Work task:
When a line in the entries contains the word "lines", copy that line in full.
○ ○ ○ ○ ○ ○ ○
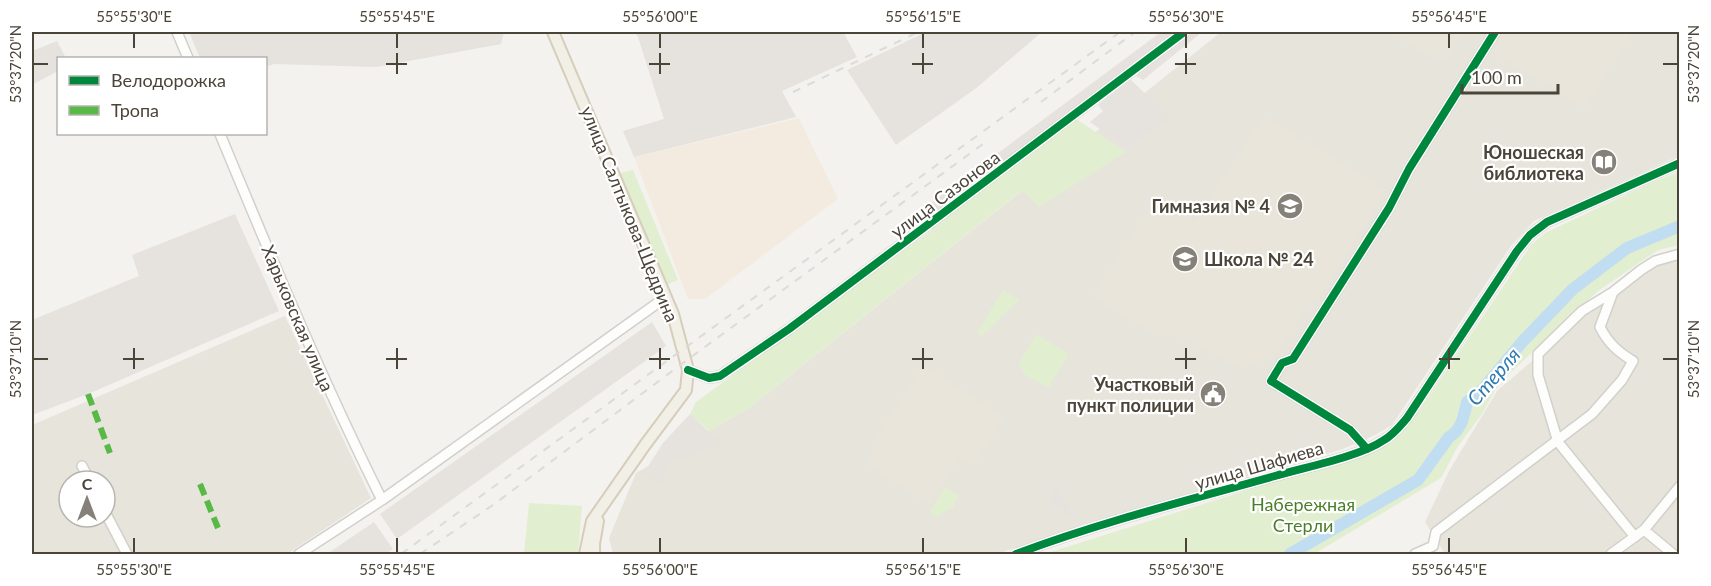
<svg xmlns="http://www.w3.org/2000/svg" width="1711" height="586" font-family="Lato,sans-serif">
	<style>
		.residential { fill: #e7e4dc; fill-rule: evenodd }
		.commercial { fill: #f3ebdf }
		.industrial { fill: #e6e2de }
		.education { fill: #eae5da }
		.green { fill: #e1eecf }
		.parking { fill: #e6e3df }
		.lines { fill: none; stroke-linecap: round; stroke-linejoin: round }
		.river { stroke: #c0ddf1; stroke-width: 12 }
		.minor-casing { stroke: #d2d0cb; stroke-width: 12 }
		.major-casing { stroke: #d6cebb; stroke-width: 14 }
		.minor { stroke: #fdfdfc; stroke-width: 9 }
		.major { stroke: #f2efe6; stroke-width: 10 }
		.rail { stroke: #dbdbda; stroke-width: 2; stroke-dasharray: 8 8; stroke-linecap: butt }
		.quiet { stroke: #58b947; stroke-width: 6; stroke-dasharray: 12 6; stroke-linecap: butt }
		.cycleway-casing { stroke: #fff; stroke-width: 11 }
		.cycleway { stroke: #00873e; stroke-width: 8 }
		.ticks { fill: none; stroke: #4b4439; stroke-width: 2 }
		.labels { text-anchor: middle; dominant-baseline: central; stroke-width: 4.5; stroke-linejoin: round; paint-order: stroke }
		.poi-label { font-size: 18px; font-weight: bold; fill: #4b4439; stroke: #fff; text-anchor: end }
		.street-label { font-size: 18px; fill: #4b4439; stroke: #fff }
		.park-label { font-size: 18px; fill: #4a7f2a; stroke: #fff }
		.water-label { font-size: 20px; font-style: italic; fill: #2e7ab2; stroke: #fff }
		.neatline { fill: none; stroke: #4b4439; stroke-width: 2 }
		.ticks-label { font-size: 15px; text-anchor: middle; fill: #4b4439 }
	</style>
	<rect width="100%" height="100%" fill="#f4f2ee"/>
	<path class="residential" d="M1221,32H1679V156L1534,221L1511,246L1392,425L1375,435L1343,449L1084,524L997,554H613L609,538L636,473L749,408Z
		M1679,257V554H1445L1425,522L1449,471L1497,391L1599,304L1651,267Z
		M285,316L371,498L287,554H32V425ZM69,481H105V517H69Z"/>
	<path class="commercial" d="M799,118L838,199L705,299H688L634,157Z"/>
	<path class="industrial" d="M189,32H504L501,44L376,67L274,64L266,67V58H200Z
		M634,32H843L857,57L782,91L796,117L634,157L623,131L664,119L638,37Z
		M926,32H1042L975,89L896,145L847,70Z
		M1161,32H1202L1143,80L1133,74L932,230L920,211Z
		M235,214L279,311L88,394L32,415V320L139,276L132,255Z
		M652,322L666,346L397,539L380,514Z
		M374,522L393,549L386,554H327Z"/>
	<path class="education" d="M1390,32H1463L1443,64Z
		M1505,32H1632L1585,108L1493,52Z
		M1264,116L1386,190L1318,299L1313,297L1272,357L1239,368L1177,335L1157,336L1092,296L1157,198L1194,221Z
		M924,365L1005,418L974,465L961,456L929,505L867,464L874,452L869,448Z"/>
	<path class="green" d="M1073,117L1126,152L1039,207L1022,190L749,408L709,431L690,414L696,402L932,230Z
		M633,170L678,280L666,285L620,173Z
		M1679,172V245L1658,250L1598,291L1509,374L1496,389L1482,414L1458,446L1441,478L1314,554H1044L1379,449L1397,437L1420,410L1531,245L1545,233L1653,182Z
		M1003,290L1019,300L982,336L977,333Z
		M1036,334L1069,354L1048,388L1024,374L1019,363Z
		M945,487L959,496L953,507L937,517L930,512Z
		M529,503L582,506L578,554H524Z"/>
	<path class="parking" d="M57,41L66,58H58V71L32,85V51Z
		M1130,79L1170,118L1127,149L1090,122L1103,111L1098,105Z
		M690,414L722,444L671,463L659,484L643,474L663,443Z
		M1057,487L1077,519L1048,502Z"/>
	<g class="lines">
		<path class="river" d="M1290,554L1418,480L1449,437C1462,430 1464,415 1467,402L1477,396L1523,341L1573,289L1627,248L1680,226"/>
		<defs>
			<path id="minor" d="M177,32L188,58
				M220,134C271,257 322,380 382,500
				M688,370L709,378L720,376L789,329L1184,32
				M1367,449L1350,430L1271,381L1282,363L1293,359L1389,208L1409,169L1495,32
				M82,466L90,481
				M105,512L127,554
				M1644,530L1673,554
				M1635,537L1558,442L1538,375V354L1582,311L1613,292L1641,270L1655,261L1680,254
				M1433,546L1436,532L1592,414L1622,380L1633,361C1618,352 1608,343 1600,327L1613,292
				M299,554L382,500L666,297
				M1016,554C1101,522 1189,500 1275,476C1305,467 1359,457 1384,440C1393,435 1400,426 1407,418L1517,251L1530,235L1547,222L1680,163
				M1415,554L1433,546
				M1611,554L1644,530L1680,486"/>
			<path id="major" d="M553,32L673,314L688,370L686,390L645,445L592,521L585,554
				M594,554V544L598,521"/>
		</defs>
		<use href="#minor" class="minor-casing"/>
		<use href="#major" class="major-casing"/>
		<use href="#minor" class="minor"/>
		<use href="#major" class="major"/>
		<path class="rail" d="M793,92L918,32
			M1041,102L1135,32
			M401,554L1120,32
			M420,554L493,505L687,360L983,144"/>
		<path class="quiet" d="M88,394L110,453
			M200,484L218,528"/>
		<defs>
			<path id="cycleway" d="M688,370L709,378L720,376L789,329L1184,32
				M1367,449L1350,430L1271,381L1282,363L1293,359L1389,208L1409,169L1495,32
				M1016,554C1101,522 1189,500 1275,476C1305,467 1359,457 1384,440C1393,435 1400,426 1407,418L1517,251L1530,235L1547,222L1680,163"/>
		</defs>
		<use href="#cycleway" class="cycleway-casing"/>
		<use href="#cycleway" class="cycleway"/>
	</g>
	<path class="ticks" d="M134,33V48M397,33V48M660,33V48M923,33V48M1186,33V48M1449,33V48M397,53V74M660,53V74M923,53V74M1186,53V74M33,64H48M386,64H407M649,64H670M912,64H933M1175,64H1196M1663,64H1678M134,348V369M397,348V369M660,348V369M923,348V369M1186,348V369M1449,348V369M33,359H48M123,359H144M386,359H407M649,359H670M912,359H933M1175,359H1196M1439,359H1460M1663,359H1678M134,538V553M397,538V553M660,538V553M923,538V553M1186,538V553M1449,538V553"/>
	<defs>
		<symbol id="library-disc" viewBox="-11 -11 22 22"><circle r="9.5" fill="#868178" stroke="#fff"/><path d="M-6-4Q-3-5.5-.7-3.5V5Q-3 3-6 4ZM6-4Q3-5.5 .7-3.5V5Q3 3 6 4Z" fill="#fff"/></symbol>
		<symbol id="school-disc" viewBox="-11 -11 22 22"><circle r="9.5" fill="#868178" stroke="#fff"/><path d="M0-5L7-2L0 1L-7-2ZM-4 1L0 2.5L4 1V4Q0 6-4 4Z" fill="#fff"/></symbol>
		<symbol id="civic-disc" viewBox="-11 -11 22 22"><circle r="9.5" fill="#868178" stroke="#fff"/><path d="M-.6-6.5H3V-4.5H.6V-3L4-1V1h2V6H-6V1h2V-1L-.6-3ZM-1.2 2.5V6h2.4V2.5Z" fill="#fff"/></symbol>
	</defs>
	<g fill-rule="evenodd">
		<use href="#library-disc" x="1589" y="147" width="30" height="30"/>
		<use href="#school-disc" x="1275" y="191" width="30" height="30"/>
		<use href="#school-disc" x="1170" y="244" width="30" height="30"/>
		<use href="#civic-disc" x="1198" y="379" width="30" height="30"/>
	</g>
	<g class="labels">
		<g class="poi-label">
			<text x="1584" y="152">Юношеская<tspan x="1584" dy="21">библиотека</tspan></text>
			<text x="1270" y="206">Гимназия № 4</text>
			<text x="1204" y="259" text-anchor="start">Школа № 24</text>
			<text x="1194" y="384">Участковый<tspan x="1194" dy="21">пункт полиции</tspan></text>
		</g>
		<g class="street-label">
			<text transform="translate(945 194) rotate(-37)">улица Сазонова</text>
			<text transform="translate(630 214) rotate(68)">улица Салтыкова-Щедрина</text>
			<text transform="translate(298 318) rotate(67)">Харьковская улица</text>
			<text transform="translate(1259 465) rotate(-16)">улица Шафиева</text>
		</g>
		<g class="park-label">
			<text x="1303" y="504">Набережная<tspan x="1303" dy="21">Стерли</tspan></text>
		</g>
		<g class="water-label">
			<text transform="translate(1493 376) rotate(-49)">Стерля</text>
		</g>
	</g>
	<rect width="1711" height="586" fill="none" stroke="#ffffff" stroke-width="66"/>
	<rect x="57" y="57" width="210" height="78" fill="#ffffff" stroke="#b7b4b0" stroke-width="1.5"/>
	<rect x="69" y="76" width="30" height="9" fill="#00873e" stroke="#b7b4b0" stroke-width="1.5"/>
	<text x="111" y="87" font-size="18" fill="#4b4439">Велодорожка</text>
	<rect x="69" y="106" width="30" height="9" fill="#58b947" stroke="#b7b4b0" stroke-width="1.5"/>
	<text x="111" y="117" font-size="18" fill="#4b4439">Тропа</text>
	<g transform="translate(87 499)"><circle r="28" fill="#ffffff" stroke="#b7b4b0" stroke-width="1.5"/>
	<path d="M0-4.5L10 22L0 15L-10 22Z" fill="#868178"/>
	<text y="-9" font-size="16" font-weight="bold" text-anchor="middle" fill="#4b4439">С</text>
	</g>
	<path d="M1462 84v9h96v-9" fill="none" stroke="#4b4439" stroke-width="3"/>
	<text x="1471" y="84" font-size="18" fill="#4b4439" stroke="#ffffff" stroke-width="4.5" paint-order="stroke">100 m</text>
	<rect x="33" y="33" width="1645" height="520" class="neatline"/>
	<g class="ticks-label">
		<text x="134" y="22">55°55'30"E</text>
		<text x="397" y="22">55°55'45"E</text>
		<text x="660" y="22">55°56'00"E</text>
		<text x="923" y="22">55°56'15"E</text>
		<text x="1186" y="22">55°56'30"E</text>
		<text x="1449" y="22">55°56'45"E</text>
		<text transform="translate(16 64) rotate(-90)" y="5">53°37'20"N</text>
		<text transform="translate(1694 64) rotate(-90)" y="5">53°37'20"N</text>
		<text transform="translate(16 359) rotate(-90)" y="5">53°37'10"N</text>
		<text transform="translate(1694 359) rotate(-90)" y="5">53°37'10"N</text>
		<text x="134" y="575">55°55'30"E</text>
		<text x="397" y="575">55°55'45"E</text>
		<text x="660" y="575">55°56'00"E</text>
		<text x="923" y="575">55°56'15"E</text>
		<text x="1186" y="575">55°56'30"E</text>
		<text x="1449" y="575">55°56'45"E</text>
	</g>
</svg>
○ ○ ○ ○ ○ ○ ○
Solution to the exercise:
		.lines { fill: none; stroke-linecap: round; stroke-linejoin: round }
	<g class="lines">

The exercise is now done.